[Data excerpts]
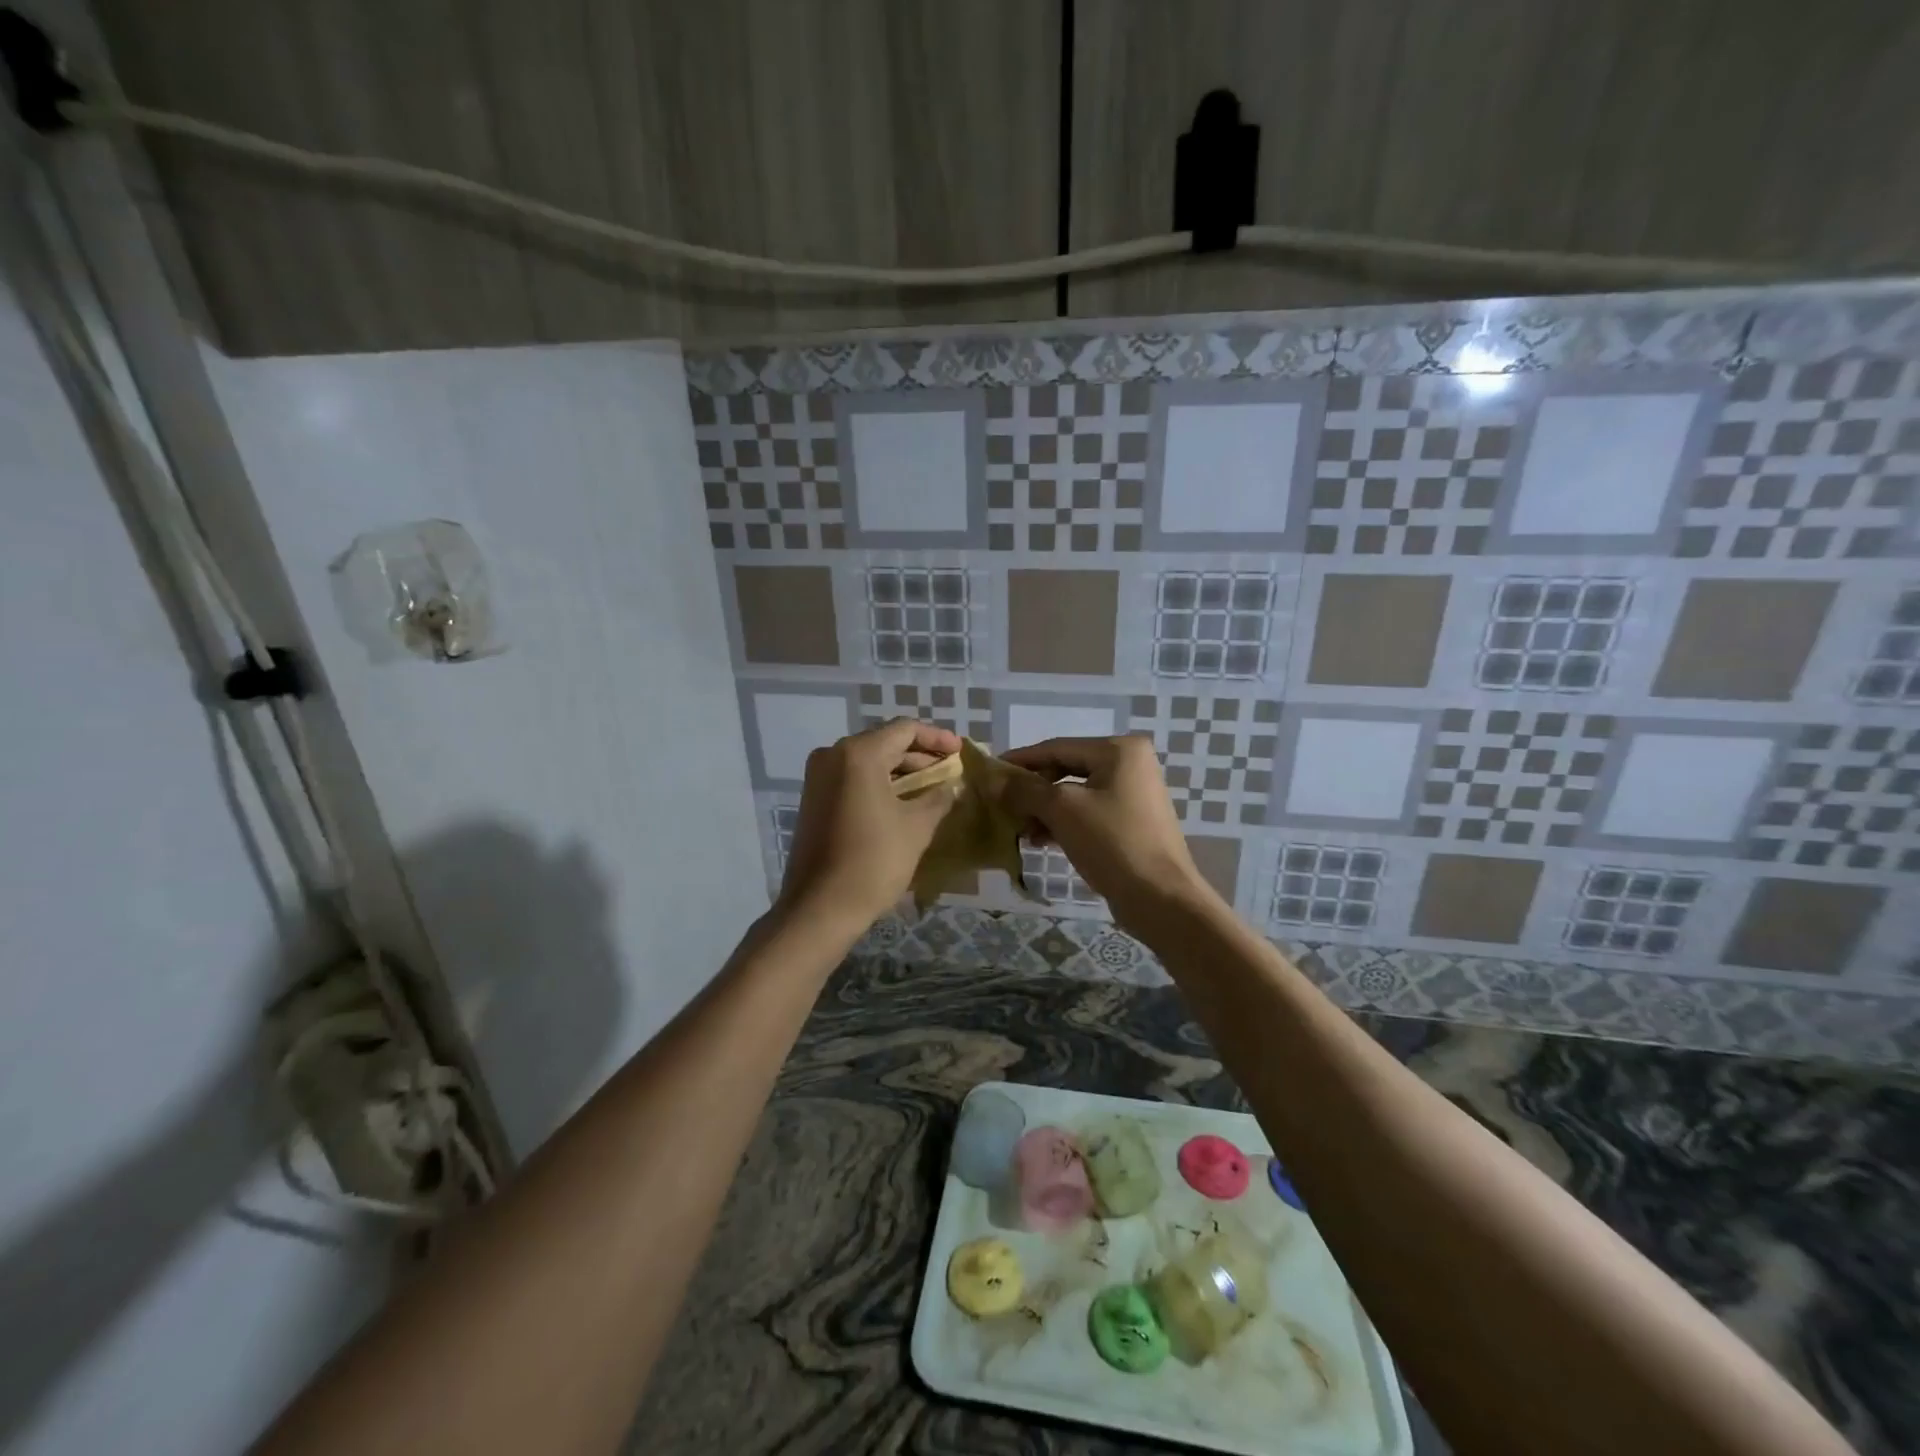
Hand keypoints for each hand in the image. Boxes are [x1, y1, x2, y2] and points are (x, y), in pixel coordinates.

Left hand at [777, 718, 961, 929]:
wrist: (820, 907)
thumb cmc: (873, 861)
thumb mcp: (916, 828)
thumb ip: (938, 798)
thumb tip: (951, 786)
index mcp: (858, 754)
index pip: (905, 730)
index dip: (936, 738)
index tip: (960, 752)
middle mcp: (833, 755)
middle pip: (884, 742)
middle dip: (919, 754)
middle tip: (949, 770)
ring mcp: (818, 777)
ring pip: (867, 761)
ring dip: (900, 770)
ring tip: (931, 786)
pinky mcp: (813, 799)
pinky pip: (852, 778)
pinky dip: (879, 783)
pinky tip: (902, 800)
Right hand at [998, 736, 1217, 934]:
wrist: (1160, 898)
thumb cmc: (1112, 843)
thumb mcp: (1062, 810)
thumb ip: (1024, 790)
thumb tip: (992, 778)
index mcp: (1119, 750)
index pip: (1056, 748)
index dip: (1020, 761)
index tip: (988, 773)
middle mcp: (1129, 764)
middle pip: (1066, 769)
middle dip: (1032, 790)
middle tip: (1002, 807)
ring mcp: (1133, 793)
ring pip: (1075, 793)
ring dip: (1044, 810)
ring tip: (1020, 831)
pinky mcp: (1131, 821)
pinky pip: (1088, 812)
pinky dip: (1063, 823)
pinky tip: (1041, 841)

• **What is expected**
For each line of the data that has the word "ring", report that line.

• **Result below**
ring mcp: (818, 777)
ring pip: (867, 761)
ring dip: (900, 770)
ring tip: (931, 786)
ring mcp: (1133, 793)
ring pip: (1075, 793)
ring dip: (1044, 810)
ring tip: (1020, 831)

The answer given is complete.